Lawmakers in Serbia and Montenegro punched and shoved each other as two separate fights broke out in the nations’ parliaments over the adoption of a law on the ownership of property by churches.
In Serbia, the trouble started when the leader of the opposition Dveri party, Bosko Obradovic, and fellow lawmaker Ivan Kostic came to the floor while holding two politically-charged banners. One read “Serbia, why are you silent?” and the other – “Vucic and Milo – the twin brothers,” which was an attack on Serbian President Aleksandar Vucic and his Montenegrin counterpart, Milo Djukanovic.
Several offended lawmakers tried to rip the banners from their hands. A fierce scuffle ensued, with more MPs joining the brawl.

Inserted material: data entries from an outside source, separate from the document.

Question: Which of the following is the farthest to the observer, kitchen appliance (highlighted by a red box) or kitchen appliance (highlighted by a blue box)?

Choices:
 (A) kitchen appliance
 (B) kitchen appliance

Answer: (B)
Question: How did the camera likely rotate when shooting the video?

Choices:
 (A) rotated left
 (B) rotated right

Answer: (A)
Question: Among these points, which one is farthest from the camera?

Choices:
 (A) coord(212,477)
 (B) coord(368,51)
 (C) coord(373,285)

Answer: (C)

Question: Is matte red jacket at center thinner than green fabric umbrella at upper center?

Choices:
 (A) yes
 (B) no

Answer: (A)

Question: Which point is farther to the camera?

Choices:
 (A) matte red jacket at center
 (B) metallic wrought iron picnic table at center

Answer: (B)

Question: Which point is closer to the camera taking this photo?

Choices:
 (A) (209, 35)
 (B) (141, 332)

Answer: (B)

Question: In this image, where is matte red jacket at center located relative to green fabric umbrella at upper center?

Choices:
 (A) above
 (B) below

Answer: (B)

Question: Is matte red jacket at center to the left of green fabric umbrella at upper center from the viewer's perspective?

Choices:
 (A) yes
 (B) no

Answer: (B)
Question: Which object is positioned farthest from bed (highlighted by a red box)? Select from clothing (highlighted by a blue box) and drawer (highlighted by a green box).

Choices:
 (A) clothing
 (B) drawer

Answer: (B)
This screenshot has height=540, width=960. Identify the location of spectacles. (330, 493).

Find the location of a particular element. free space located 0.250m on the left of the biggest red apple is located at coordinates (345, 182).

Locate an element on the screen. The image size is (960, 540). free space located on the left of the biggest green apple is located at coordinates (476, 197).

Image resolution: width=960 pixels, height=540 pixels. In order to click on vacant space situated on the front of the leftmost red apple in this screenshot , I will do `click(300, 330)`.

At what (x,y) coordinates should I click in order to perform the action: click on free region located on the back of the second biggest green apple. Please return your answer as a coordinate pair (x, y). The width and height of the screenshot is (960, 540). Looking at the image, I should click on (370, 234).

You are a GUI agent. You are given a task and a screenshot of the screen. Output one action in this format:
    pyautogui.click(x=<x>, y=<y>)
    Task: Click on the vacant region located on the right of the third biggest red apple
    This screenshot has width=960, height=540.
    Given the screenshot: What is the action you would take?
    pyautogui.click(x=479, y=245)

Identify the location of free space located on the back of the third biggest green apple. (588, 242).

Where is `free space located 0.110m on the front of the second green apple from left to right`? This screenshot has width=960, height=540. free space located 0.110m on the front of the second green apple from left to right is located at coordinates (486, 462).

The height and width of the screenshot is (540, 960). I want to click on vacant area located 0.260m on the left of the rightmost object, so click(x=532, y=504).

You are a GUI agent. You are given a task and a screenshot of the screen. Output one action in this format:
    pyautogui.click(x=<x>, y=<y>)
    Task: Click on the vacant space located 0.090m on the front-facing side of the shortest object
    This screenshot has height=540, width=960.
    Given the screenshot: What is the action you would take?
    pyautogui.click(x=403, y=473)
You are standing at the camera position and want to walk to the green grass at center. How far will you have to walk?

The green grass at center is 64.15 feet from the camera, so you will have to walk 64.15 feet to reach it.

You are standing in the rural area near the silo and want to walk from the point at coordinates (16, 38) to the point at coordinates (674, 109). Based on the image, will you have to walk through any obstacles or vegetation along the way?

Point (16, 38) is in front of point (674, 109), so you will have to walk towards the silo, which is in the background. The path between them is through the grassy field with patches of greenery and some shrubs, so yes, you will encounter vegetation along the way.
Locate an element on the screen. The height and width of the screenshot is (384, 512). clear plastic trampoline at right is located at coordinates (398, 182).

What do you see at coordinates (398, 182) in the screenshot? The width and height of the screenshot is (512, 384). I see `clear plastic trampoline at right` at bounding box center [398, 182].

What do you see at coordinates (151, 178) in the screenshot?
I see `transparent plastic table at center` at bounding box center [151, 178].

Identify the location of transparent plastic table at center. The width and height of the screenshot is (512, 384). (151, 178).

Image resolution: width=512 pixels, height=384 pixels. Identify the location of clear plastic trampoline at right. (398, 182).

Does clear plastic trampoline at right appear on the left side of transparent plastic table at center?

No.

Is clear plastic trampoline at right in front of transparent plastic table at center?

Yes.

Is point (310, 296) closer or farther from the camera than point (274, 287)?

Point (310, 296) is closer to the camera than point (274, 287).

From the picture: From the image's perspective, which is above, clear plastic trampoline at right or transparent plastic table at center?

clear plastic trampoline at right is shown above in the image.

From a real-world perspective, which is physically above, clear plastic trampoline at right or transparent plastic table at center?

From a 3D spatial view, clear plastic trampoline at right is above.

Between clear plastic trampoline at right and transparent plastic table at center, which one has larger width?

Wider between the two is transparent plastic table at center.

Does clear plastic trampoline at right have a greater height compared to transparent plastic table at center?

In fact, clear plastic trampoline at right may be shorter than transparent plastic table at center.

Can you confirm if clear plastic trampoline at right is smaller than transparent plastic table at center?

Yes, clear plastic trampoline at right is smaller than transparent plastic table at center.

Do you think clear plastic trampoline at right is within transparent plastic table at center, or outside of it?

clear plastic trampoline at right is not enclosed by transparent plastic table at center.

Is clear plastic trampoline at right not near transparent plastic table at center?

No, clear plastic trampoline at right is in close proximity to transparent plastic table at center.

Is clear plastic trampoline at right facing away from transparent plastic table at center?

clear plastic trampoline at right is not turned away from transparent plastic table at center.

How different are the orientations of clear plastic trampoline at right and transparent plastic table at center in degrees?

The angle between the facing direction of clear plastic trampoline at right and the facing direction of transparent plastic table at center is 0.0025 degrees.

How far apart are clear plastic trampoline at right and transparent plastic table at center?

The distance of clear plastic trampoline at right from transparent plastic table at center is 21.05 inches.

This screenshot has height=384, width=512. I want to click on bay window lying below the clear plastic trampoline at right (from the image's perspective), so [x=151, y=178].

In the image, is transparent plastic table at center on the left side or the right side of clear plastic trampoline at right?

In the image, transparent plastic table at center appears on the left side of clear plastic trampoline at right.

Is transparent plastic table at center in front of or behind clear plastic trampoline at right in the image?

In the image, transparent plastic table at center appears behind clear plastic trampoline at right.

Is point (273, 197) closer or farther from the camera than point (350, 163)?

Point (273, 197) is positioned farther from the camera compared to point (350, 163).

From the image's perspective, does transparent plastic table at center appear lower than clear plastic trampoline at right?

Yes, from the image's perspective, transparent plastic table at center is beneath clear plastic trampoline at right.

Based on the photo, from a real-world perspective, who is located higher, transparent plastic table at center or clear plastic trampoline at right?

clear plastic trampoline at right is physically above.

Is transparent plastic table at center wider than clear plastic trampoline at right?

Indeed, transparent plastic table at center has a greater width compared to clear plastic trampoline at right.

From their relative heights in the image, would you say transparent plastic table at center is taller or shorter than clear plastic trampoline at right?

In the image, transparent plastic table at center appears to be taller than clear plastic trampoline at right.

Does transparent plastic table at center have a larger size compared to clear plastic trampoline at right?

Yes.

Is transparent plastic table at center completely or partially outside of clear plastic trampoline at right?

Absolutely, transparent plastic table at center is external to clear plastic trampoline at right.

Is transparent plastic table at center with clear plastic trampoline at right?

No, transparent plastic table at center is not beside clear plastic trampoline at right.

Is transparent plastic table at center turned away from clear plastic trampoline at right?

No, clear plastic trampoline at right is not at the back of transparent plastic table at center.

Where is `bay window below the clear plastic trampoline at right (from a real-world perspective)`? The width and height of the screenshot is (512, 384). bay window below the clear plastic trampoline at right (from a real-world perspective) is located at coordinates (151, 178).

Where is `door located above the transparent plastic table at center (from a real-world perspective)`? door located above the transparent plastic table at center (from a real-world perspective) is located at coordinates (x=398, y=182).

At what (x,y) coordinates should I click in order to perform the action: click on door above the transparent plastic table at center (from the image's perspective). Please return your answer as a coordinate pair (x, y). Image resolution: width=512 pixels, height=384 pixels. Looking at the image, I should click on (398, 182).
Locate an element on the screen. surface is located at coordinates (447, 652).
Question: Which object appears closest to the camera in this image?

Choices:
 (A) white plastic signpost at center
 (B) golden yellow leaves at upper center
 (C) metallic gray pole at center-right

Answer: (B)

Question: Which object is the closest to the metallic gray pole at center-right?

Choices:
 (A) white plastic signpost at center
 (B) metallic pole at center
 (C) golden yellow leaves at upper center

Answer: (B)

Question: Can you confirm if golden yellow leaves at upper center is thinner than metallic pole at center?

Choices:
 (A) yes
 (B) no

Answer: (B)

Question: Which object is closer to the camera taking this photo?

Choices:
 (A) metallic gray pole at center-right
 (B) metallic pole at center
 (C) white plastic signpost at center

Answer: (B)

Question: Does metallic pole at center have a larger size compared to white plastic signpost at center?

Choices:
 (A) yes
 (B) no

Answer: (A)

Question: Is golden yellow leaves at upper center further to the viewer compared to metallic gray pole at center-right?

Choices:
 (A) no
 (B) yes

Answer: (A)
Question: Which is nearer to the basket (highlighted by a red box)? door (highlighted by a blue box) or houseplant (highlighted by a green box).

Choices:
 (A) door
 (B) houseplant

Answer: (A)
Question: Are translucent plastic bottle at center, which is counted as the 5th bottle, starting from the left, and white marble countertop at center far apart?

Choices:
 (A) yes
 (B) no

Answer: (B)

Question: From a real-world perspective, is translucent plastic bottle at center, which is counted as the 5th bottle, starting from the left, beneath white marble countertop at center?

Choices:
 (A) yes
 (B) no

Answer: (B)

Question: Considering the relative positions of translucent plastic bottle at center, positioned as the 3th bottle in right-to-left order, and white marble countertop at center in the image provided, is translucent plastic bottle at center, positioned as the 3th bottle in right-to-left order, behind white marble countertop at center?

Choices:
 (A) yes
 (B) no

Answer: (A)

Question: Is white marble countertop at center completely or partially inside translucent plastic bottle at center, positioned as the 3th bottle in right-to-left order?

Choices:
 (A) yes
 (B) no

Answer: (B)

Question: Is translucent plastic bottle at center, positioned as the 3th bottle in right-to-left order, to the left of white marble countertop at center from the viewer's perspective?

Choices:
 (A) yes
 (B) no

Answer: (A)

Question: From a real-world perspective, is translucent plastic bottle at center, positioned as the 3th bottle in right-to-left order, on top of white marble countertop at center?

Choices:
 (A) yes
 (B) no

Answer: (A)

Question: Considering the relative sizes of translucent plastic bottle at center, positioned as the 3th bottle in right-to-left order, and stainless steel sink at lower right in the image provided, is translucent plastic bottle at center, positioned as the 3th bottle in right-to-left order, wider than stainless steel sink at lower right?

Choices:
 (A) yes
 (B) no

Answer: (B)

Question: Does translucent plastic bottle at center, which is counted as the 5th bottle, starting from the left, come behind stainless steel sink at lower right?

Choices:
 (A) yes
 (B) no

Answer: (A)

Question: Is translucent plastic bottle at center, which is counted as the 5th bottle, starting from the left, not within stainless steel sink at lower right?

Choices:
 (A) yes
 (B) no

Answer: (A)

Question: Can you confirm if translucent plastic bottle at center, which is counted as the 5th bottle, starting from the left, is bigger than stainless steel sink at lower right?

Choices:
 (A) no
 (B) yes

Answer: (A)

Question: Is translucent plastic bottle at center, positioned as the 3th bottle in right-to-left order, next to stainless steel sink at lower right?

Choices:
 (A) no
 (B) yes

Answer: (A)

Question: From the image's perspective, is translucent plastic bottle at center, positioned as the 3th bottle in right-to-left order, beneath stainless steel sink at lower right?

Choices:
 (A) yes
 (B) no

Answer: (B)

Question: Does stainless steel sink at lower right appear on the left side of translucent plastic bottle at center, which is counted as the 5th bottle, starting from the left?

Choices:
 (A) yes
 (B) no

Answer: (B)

The fight was triggered by the adoption of a controversial religious law in neighbouring Montenegro earlier that day, which had also led to a brawl in the local parliament as well. The two republics of former Yugoslavia existed as single country since 1992, until Montenegro voted for independence in 2006.
According to the new law, all religious communities have to provide proof of ownership of every property they have held from before 1918, when Montenegro joined the Serbs to create a new state.
Opposition lawmakers attempted to disrupt the vote for the law on Friday. This led to chaos, and police were called in to detain some of the MPs.
The legislation sparked protests by Serbian Orthodox Church supporters, who are afraid it would be stripped of historical churches. The authorities denied that this would happen.